Suggested theories of swallowing breakdown in COVID-19 patients have been discussed earlier. However, it should be noted that the majority of published studies were concerned with ICU-admitted patients, rather than the less severe cases as in our study. Logically, the complications associated with milder infections may not be as cruel as those in more severe ones. For instance, respiratory-swallowing asynchronization associated with ARDS in critically ill cases is expected to be more aggressive than that associated with moderate cases where pneumonia is not severe.

Association of dysphagia severity with other variables

Old age was usually linked to greater ICU admission rates and mortality from COVID-19, particularly among those with comorbidities [19]. In the current study, the average age of participants happened to be in the mid-30 s, probably because we included less severe, non-ICU patients. Age was neither statistically significantly associated with the presence of dysphagia nor with its severity. A similar observation was reported by Özçelik Korkmaz et al. [12] who found no statistically significant difference between age and the clinical severity of COVID-19. Grilli et al. [4] observed that patients with dysphagia were younger, leading them to think that COVID-19 was the primary cause of swallowing difficulties in their study sample.

The inverse correlation between dysphagia severity and the elapsed time since the COVID-19 diagnosis may suggest that self-perceived dysphagia may gradually fade over time. This is consistent with results from earlier studies showing that self-reported dysphagia symptoms in non-intubated COVID-19 patients tended to spontaneously resolve in most cases. In the study by Grilli et al. [4], dysphagia was spontaneously resolved in six out of eight patients who initially demonstrated dysphagia during hospitalization. Their observations need to be confirmed with a larger sample, though. Özçelik Korkmaz et al. [12] showed that the median dysphagia duration in mild and moderate COVID-19 patients, assessed over a period of 30 days, was 5 days (range: 1–13 days).

The severity of the COVID-19 illness was directly correlated to the severity of dysphagia in a statistically significant manner. It is reasonable to think that severe cases of an infection are more likely to experience more aggressive complications, and COVID-19 is not an exception.
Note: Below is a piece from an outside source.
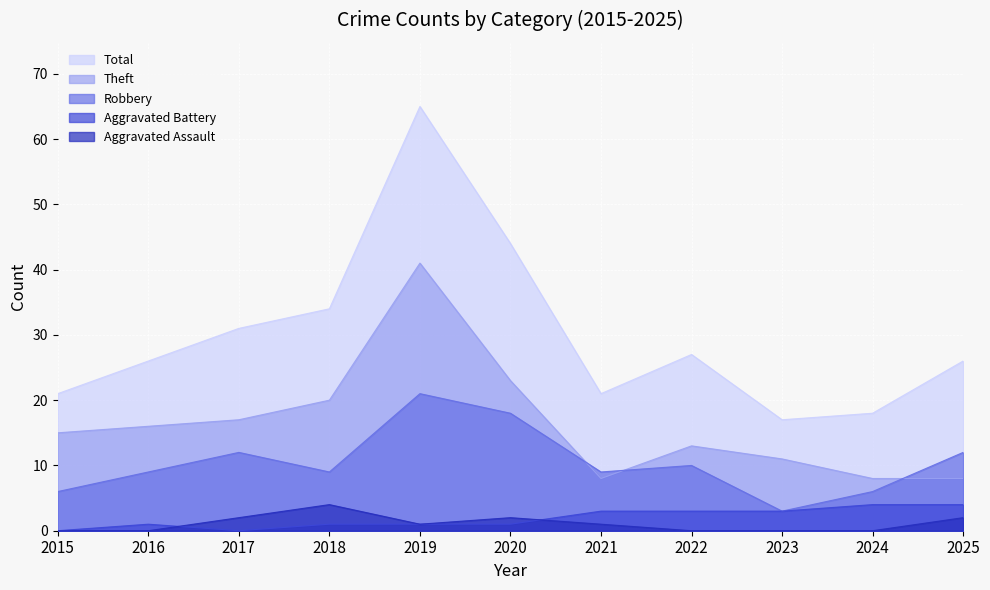

Where is the first local minimum for Theft?

2021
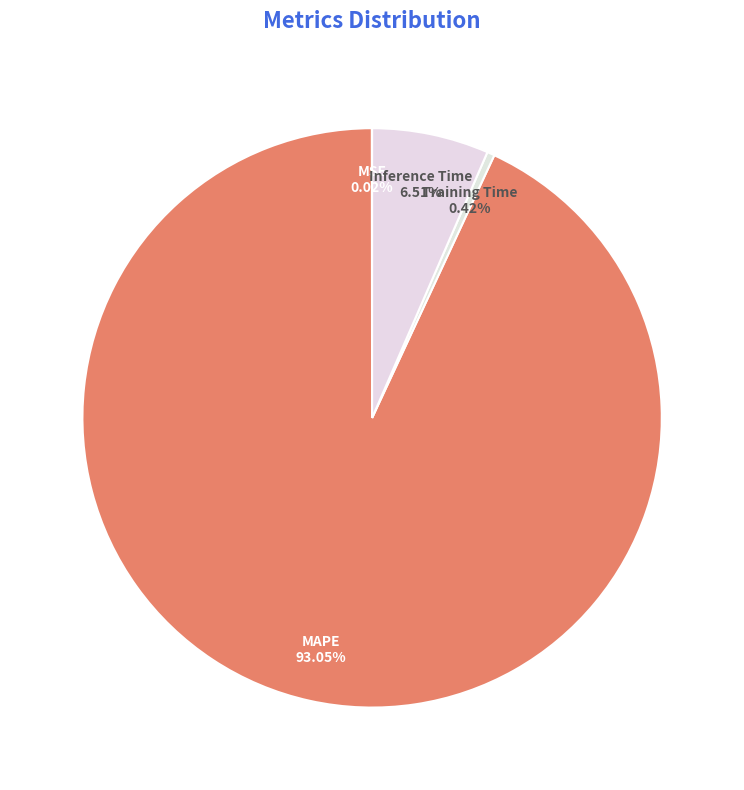

What percentage is NOT represented by Training Time?

99.6%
Additionally, non-invasive ventilation treatments, e.g., CPAP or HFNO, may be required in severe COVID-19.

Furthermore, the observation that hospitalization was not associated with a higher degree of dysphagia severity, yet the severity of COVID-19 was, could be explained by the fact that not all hospitalized patients were necessarily the most severe cases among participants; some severe patients were treated at home while other moderate cases were treated at hospital wards.

The finding that the proportion of dysphagia in patients who contracted COVID-19 for the first time was less than that in those who had a second infection may suggest that a past SARS-CoV-2 infection makes patients more vulnerable to developing dysphagia upon re-infection, even if the previous one has not resulted in any swallowing impairment.

Limitations

The current study has some limitations. Firstly, due to the current pandemic situation, infection control restrictions, staff shortages, and pressurized healthcare systems, the lack of instrumental dysphagia evaluation may be considered a contextual rather than a design-related limitation. Despite the valuable information obtained from EAT-10 as a patient-reported outcome tool, complementing dysphagia evaluation with further clinical and instrumental measures would have added to the diagnostic competency and understanding of the swallowing mechanism breakdown. Secondly, this is a single-center observational study and should thus be viewed as preliminary data.

Recommendations and future plans

This study underscores the high prevalence of self-perceived dysphagia in mild and moderate COVID-19 patients, and the importance of exploring such swallowing difficulties in this frequently overlooked group of patients. Following up on these patients would be valuable to understand the fate and evolution of symptoms over time. Re-evaluation of patients should extend beyond recovery from COVID-19 acute illness because prolonged sequelae as well as relapsing–remitting symptom patterns are possible [19].